Fort Myers ABA Therapy

Study: Social Skills Genes Heritable, But Influence Shifts as Children Age

A new study has found that some social behaviors and reciprocal social skills associated with autism are inherited. But as children get older, their environment takes on a growing influence in how the child develops, researchers concluded.

This reinforces something our Fort Myers ABA therapy team has known for some time: The minds of children are incredibly resilient, and with appropriate early intervention, new neuropathways can be forged to help them overcome many of the deficits they face.

The researchers in this case analyzed something called reciprocal social behavior. More simply put, this is the ability of a person to engage in interactions. For the more than 1,500 toddlers the study authors observed, this would be things like sharing toys or talking back-and-forth. Humans’ reciprocity social skills vary in the wider population, but people with autism tend to have significant trouble with it.

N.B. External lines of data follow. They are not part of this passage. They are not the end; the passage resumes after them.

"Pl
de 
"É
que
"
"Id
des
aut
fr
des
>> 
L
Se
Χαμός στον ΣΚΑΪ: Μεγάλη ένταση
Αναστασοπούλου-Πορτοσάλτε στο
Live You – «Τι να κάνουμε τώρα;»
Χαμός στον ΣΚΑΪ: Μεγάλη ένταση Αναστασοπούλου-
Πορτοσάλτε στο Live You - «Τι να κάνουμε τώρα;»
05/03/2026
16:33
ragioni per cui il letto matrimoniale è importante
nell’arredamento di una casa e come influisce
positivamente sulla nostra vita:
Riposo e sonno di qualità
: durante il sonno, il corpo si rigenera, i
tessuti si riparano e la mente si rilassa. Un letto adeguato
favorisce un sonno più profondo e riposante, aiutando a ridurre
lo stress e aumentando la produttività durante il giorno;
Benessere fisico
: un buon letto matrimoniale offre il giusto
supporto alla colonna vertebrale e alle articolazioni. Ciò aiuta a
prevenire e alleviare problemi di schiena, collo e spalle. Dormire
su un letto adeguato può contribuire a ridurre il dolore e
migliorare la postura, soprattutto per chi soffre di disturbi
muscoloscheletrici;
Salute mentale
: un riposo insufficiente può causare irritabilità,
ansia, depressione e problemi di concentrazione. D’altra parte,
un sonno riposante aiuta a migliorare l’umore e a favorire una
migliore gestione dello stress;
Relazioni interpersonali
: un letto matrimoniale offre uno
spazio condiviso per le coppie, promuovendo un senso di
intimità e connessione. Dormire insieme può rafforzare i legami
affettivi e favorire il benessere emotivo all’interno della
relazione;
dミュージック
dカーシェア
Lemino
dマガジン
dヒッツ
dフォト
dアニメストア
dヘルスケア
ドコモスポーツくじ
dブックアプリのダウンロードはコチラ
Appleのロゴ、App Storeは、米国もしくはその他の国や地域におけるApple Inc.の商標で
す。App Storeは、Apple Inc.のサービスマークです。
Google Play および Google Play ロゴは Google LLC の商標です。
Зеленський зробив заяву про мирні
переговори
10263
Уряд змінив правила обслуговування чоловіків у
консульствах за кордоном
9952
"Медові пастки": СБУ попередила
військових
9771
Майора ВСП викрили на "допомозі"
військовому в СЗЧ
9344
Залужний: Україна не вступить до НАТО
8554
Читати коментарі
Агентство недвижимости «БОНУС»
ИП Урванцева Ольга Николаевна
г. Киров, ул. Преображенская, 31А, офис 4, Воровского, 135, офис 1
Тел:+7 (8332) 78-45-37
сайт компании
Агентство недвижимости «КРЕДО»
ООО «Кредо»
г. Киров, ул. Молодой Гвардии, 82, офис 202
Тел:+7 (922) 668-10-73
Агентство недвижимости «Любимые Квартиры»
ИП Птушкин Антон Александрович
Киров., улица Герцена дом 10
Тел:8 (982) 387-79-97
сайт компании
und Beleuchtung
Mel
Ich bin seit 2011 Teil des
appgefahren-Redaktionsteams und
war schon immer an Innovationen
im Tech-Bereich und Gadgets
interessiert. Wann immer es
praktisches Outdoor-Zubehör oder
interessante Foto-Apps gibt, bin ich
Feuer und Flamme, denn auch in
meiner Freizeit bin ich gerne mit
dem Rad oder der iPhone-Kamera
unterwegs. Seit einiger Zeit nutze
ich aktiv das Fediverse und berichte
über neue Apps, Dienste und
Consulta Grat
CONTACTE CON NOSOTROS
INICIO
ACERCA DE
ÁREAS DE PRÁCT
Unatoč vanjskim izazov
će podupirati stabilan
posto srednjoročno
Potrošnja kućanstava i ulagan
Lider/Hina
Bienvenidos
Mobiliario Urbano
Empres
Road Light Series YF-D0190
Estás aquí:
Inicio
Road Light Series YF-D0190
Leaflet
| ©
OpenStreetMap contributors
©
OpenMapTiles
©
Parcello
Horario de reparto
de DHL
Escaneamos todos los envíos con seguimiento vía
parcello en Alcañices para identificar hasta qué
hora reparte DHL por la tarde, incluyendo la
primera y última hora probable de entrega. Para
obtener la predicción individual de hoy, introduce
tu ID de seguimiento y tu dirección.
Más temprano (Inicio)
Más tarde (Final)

To ascertain the extent to which these skills were inherited, the researchers looked at them in groups of twins (including identical twins, who share almost all of their DNA, and fraternal twins, who share about half). Identical twins had more similar scores when it came to their social skills, indicating there is likely a strong genetic component to it. However, the extent of that heritability wasn’t static as the twins got older. That tells us that the influence of one’s genetics and the environment on social skills behavior isn’t set in stone.

As our ABA therapy team knows, a child’s development in any area – be it social, emotional, cognitive or physical – isn’t dictated by a diagnosis. In fact, we view most diagnoses as a key that unlocks the door to treatment, rather than the last word on how far that child can go or how much they can achieve.

The lead researcher of this study, an assistant professor of psychiatry at Washington University in St. Louis, Missouri, commented to that many of the differences in reciprocal social skills are observed before most children with autism are diagnosed (around 18 months to 3-years-old). Learning how these skills develop could help researchers map the early trajectory of the condition, and perhaps develop earlier identification methods and interventions.

How Researchers Tracked Toddlers’ Social Skills Development

The study authors here looked at data collected by parents of nearly 1,600 children who were 18-months-old, including more than 130 pairs of identical twins and 200 pairs of fraternal twins. Parents watched videos of a typically-developed 19-month-old conversing with an adult and then compared their own child’s interactions on more than a dozen different skills. They also answered more than 30 additional queries about things like whether their child tried to play with others, understood verbal requests, made their own requests, etc. This same process was repeated with the same kids 6 months later.
Some skills tended to be correlated. For instance, a child who answers to his own name was more likely to be interested in the actions of others. Looking at these connections, researchers teased out five categories of reciprocated social behavior. These included social orienting, social avoidance, restricted interests/repetitive behaviors, functional communication and social motivation.
For all ages and categories, identical twins scored more closely than fraternal twins, telling us there is likely a strong genetic component to reciprocal behaviors. But the similarities between identical twins changed as the kids got older, and environment tended to play a stronger role as time went on.
The takeaway here is that just because a condition like autism may have some genetic components doesn’t mean it’s got to dictate the entire course of one’s life. Early intervention with a schedule of intensive therapies (speech, occupational and ABA) have proven to show significant results in the lives of children at all ends of the spectrum.